- Data provided:
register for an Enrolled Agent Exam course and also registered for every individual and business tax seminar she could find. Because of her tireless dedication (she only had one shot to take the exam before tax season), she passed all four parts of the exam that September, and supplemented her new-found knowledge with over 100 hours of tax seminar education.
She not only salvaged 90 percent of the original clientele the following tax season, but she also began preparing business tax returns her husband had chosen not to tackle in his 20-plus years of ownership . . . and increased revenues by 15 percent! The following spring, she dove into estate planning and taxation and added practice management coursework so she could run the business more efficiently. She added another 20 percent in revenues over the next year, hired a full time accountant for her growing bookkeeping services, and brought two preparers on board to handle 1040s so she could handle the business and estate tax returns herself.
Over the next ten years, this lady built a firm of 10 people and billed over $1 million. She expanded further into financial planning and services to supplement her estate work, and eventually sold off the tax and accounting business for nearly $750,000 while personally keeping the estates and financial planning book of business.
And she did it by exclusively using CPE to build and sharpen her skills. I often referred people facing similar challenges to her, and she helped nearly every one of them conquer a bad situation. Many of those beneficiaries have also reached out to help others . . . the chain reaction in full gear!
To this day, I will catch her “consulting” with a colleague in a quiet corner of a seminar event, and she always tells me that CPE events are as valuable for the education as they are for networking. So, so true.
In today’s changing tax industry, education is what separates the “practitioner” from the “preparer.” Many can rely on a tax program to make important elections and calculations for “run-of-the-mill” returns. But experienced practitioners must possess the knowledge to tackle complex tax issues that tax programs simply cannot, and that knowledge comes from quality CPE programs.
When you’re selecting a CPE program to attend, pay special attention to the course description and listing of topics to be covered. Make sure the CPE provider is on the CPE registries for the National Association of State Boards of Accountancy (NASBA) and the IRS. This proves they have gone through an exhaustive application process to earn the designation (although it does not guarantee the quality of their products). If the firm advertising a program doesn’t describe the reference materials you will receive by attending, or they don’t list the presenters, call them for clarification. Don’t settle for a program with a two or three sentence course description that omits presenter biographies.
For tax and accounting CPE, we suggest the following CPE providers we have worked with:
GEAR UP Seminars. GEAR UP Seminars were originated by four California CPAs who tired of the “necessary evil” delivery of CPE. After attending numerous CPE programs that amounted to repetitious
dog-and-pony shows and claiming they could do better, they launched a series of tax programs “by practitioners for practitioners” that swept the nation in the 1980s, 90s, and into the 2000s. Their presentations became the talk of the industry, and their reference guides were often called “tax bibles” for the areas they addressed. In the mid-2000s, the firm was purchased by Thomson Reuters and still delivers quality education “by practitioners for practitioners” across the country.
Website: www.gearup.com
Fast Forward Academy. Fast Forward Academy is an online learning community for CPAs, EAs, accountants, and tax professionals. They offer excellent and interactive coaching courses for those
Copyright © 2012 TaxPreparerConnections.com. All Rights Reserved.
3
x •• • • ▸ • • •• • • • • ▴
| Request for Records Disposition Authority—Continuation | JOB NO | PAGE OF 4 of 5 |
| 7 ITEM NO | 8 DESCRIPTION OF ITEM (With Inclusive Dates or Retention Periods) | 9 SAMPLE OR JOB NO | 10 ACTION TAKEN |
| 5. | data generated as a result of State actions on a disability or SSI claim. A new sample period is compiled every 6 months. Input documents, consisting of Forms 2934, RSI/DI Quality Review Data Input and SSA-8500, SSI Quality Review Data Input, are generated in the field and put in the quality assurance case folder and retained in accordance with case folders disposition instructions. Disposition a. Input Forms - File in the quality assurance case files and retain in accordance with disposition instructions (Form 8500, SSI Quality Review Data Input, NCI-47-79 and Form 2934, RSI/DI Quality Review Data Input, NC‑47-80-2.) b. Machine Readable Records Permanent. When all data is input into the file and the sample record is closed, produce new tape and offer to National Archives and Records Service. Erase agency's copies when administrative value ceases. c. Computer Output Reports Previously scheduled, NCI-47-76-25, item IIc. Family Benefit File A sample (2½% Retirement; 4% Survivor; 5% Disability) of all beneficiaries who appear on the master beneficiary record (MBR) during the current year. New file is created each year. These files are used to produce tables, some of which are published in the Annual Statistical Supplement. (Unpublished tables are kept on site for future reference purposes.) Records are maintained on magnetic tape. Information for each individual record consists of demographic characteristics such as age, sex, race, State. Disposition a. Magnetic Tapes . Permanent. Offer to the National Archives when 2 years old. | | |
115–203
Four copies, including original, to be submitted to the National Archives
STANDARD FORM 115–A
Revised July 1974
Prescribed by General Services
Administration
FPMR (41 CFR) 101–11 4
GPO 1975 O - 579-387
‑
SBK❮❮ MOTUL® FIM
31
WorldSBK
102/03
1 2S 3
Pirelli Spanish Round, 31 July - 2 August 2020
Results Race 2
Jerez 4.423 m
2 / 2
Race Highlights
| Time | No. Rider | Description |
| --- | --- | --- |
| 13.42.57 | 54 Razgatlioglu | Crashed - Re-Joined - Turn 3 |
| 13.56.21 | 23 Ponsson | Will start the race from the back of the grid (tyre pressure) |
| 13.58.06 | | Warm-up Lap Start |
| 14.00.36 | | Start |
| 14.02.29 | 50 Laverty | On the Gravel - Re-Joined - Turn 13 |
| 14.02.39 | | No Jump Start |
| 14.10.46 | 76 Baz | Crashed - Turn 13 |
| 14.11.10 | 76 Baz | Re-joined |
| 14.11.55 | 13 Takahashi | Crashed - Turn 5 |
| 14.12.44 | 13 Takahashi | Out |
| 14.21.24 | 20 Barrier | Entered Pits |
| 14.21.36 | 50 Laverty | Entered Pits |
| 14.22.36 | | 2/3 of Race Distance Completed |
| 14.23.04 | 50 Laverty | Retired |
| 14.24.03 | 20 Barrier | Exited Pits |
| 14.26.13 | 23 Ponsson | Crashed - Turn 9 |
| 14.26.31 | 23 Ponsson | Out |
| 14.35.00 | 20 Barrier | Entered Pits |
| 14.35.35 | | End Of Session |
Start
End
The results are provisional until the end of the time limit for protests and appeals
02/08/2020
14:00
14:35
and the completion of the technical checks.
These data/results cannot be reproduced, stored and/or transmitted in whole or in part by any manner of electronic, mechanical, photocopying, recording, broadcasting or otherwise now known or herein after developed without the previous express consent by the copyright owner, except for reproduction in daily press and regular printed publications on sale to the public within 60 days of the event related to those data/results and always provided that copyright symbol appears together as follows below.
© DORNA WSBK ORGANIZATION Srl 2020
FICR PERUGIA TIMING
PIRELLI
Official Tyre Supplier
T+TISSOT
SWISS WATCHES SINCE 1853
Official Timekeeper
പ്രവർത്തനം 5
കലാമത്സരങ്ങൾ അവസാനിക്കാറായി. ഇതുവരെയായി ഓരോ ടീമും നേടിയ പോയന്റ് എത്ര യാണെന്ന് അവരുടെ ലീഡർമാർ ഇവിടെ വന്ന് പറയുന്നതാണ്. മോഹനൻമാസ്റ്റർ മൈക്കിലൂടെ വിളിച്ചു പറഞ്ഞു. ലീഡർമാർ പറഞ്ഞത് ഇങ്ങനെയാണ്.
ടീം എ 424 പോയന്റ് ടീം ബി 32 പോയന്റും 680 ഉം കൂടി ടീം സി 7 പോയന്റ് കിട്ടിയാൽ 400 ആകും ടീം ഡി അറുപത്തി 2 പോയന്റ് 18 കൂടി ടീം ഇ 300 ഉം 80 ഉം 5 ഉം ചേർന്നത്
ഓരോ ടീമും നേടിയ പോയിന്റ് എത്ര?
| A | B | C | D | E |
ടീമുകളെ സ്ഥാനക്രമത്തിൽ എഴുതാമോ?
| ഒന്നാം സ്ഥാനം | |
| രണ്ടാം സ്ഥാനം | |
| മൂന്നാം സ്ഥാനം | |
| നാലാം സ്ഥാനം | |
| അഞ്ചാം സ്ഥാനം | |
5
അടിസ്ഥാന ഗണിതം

- Exercise:
Repeat the material word for word, with no line missing.

- Finished task:
register for an Enrolled Agent Exam course and also registered for every individual and business tax seminar she could find. Because of her tireless dedication (she only had one shot to take the exam before tax season), she passed all four parts of the exam that September, and supplemented her new-found knowledge with over 100 hours of tax seminar education.
She not only salvaged 90 percent of the original clientele the following tax season, but she also began preparing business tax returns her husband had chosen not to tackle in his 20-plus years of ownership . . . and increased revenues by 15 percent! The following spring, she dove into estate planning and taxation and added practice management coursework so she could run the business more efficiently. She added another 20 percent in revenues over the next year, hired a full time accountant for her growing bookkeeping services, and brought two preparers on board to handle 1040s so she could handle the business and estate tax returns herself.
Over the next ten years, this lady built a firm of 10 people and billed over $1 million. She expanded further into financial planning and services to supplement her estate work, and eventually sold off the tax and accounting business for nearly $750,000 while personally keeping the estates and financial planning book of business.
And she did it by exclusively using CPE to build and sharpen her skills. I often referred people facing similar challenges to her, and she helped nearly every one of them conquer a bad situation. Many of those beneficiaries have also reached out to help others . . . the chain reaction in full gear!
To this day, I will catch her “consulting” with a colleague in a quiet corner of a seminar event, and she always tells me that CPE events are as valuable for the education as they are for networking. So, so true.
In today’s changing tax industry, education is what separates the “practitioner” from the “preparer.” Many can rely on a tax program to make important elections and calculations for “run-of-the-mill” returns. But experienced practitioners must possess the knowledge to tackle complex tax issues that tax programs simply cannot, and that knowledge comes from quality CPE programs.
When you’re selecting a CPE program to attend, pay special attention to the course description and listing of topics to be covered. Make sure the CPE provider is on the CPE registries for the National Association of State Boards of Accountancy (NASBA) and the IRS. This proves they have gone through an exhaustive application process to earn the designation (although it does not guarantee the quality of their products). If the firm advertising a program doesn’t describe the reference materials you will receive by attending, or they don’t list the presenters, call them for clarification. Don’t settle for a program with a two or three sentence course description that omits presenter biographies.
For tax and accounting CPE, we suggest the following CPE providers we have worked with:
GEAR UP Seminars. GEAR UP Seminars were originated by four California CPAs who tired of the “necessary evil” delivery of CPE. After attending numerous CPE programs that amounted to repetitious
dog-and-pony shows and claiming they could do better, they launched a series of tax programs “by practitioners for practitioners” that swept the nation in the 1980s, 90s, and into the 2000s. Their presentations became the talk of the industry, and their reference guides were often called “tax bibles” for the areas they addressed. In the mid-2000s, the firm was purchased by Thomson Reuters and still delivers quality education “by practitioners for practitioners” across the country.
Website: www.gearup.com
Fast Forward Academy. Fast Forward Academy is an online learning community for CPAs, EAs, accountants, and tax professionals. They offer excellent and interactive coaching courses for those
Copyright © 2012 TaxPreparerConnections.com. All Rights Reserved.
3
x •• • • ▸ • • •• • • • • ▴
| Request for Records Disposition Authority—Continuation | JOB NO | PAGE OF 4 of 5 |
| 7 ITEM NO | 8 DESCRIPTION OF ITEM (With Inclusive Dates or Retention Periods) | 9 SAMPLE OR JOB NO | 10 ACTION TAKEN |
| 5. | data generated as a result of State actions on a disability or SSI claim. A new sample period is compiled every 6 months. Input documents, consisting of Forms 2934, RSI/DI Quality Review Data Input and SSA-8500, SSI Quality Review Data Input, are generated in the field and put in the quality assurance case folder and retained in accordance with case folders disposition instructions. Disposition a. Input Forms - File in the quality assurance case files and retain in accordance with disposition instructions (Form 8500, SSI Quality Review Data Input, NCI-47-79 and Form 2934, RSI/DI Quality Review Data Input, NC‑47-80-2.) b. Machine Readable Records Permanent. When all data is input into the file and the sample record is closed, produce new tape and offer to National Archives and Records Service. Erase agency's copies when administrative value ceases. c. Computer Output Reports Previously scheduled, NCI-47-76-25, item IIc. Family Benefit File A sample (2½% Retirement; 4% Survivor; 5% Disability) of all beneficiaries who appear on the master beneficiary record (MBR) during the current year. New file is created each year. These files are used to produce tables, some of which are published in the Annual Statistical Supplement. (Unpublished tables are kept on site for future reference purposes.) Records are maintained on magnetic tape. Information for each individual record consists of demographic characteristics such as age, sex, race, State. Disposition a. Magnetic Tapes . Permanent. Offer to the National Archives when 2 years old. | | |
115–203
Four copies, including original, to be submitted to the National Archives
STANDARD FORM 115–A
Revised July 1974
Prescribed by General Services
Administration
FPMR (41 CFR) 101–11 4
GPO 1975 O - 579-387
‑
SBK❮❮ MOTUL® FIM
31
WorldSBK
102/03
1 2S 3
Pirelli Spanish Round, 31 July - 2 August 2020
Results Race 2
Jerez 4.423 m
2 / 2
Race Highlights
| Time | No. Rider | Description |
| --- | --- | --- |
| 13.42.57 | 54 Razgatlioglu | Crashed - Re-Joined - Turn 3 |
| 13.56.21 | 23 Ponsson | Will start the race from the back of the grid (tyre pressure) |
| 13.58.06 | | Warm-up Lap Start |
| 14.00.36 | | Start |
| 14.02.29 | 50 Laverty | On the Gravel - Re-Joined - Turn 13 |
| 14.02.39 | | No Jump Start |
| 14.10.46 | 76 Baz | Crashed - Turn 13 |
| 14.11.10 | 76 Baz | Re-joined |
| 14.11.55 | 13 Takahashi | Crashed - Turn 5 |
| 14.12.44 | 13 Takahashi | Out |
| 14.21.24 | 20 Barrier | Entered Pits |
| 14.21.36 | 50 Laverty | Entered Pits |
| 14.22.36 | | 2/3 of Race Distance Completed |
| 14.23.04 | 50 Laverty | Retired |
| 14.24.03 | 20 Barrier | Exited Pits |
| 14.26.13 | 23 Ponsson | Crashed - Turn 9 |
| 14.26.31 | 23 Ponsson | Out |
| 14.35.00 | 20 Barrier | Entered Pits |
| 14.35.35 | | End Of Session |
Start
End
The results are provisional until the end of the time limit for protests and appeals
02/08/2020
14:00
14:35
and the completion of the technical checks.
These data/results cannot be reproduced, stored and/or transmitted in whole or in part by any manner of electronic, mechanical, photocopying, recording, broadcasting or otherwise now known or herein after developed without the previous express consent by the copyright owner, except for reproduction in daily press and regular printed publications on sale to the public within 60 days of the event related to those data/results and always provided that copyright symbol appears together as follows below.
© DORNA WSBK ORGANIZATION Srl 2020
FICR PERUGIA TIMING
PIRELLI
Official Tyre Supplier
T+TISSOT
SWISS WATCHES SINCE 1853
Official Timekeeper
പ്രവർത്തനം 5
കലാമത്സരങ്ങൾ അവസാനിക്കാറായി. ഇതുവരെയായി ഓരോ ടീമും നേടിയ പോയന്റ് എത്ര യാണെന്ന് അവരുടെ ലീഡർമാർ ഇവിടെ വന്ന് പറയുന്നതാണ്. മോഹനൻമാസ്റ്റർ മൈക്കിലൂടെ വിളിച്ചു പറഞ്ഞു. ലീഡർമാർ പറഞ്ഞത് ഇങ്ങനെയാണ്.
ടീം എ 424 പോയന്റ് ടീം ബി 32 പോയന്റും 680 ഉം കൂടി ടീം സി 7 പോയന്റ് കിട്ടിയാൽ 400 ആകും ടീം ഡി അറുപത്തി 2 പോയന്റ് 18 കൂടി ടീം ഇ 300 ഉം 80 ഉം 5 ഉം ചേർന്നത്
ഓരോ ടീമും നേടിയ പോയിന്റ് എത്ര?
| A | B | C | D | E |
ടീമുകളെ സ്ഥാനക്രമത്തിൽ എഴുതാമോ?
| ഒന്നാം സ്ഥാനം | |
| രണ്ടാം സ്ഥാനം | |
| മൂന്നാം സ്ഥാനം | |
| നാലാം സ്ഥാനം | |
| അഞ്ചാം സ്ഥാനം | |
5
അടിസ്ഥാന ഗണിതം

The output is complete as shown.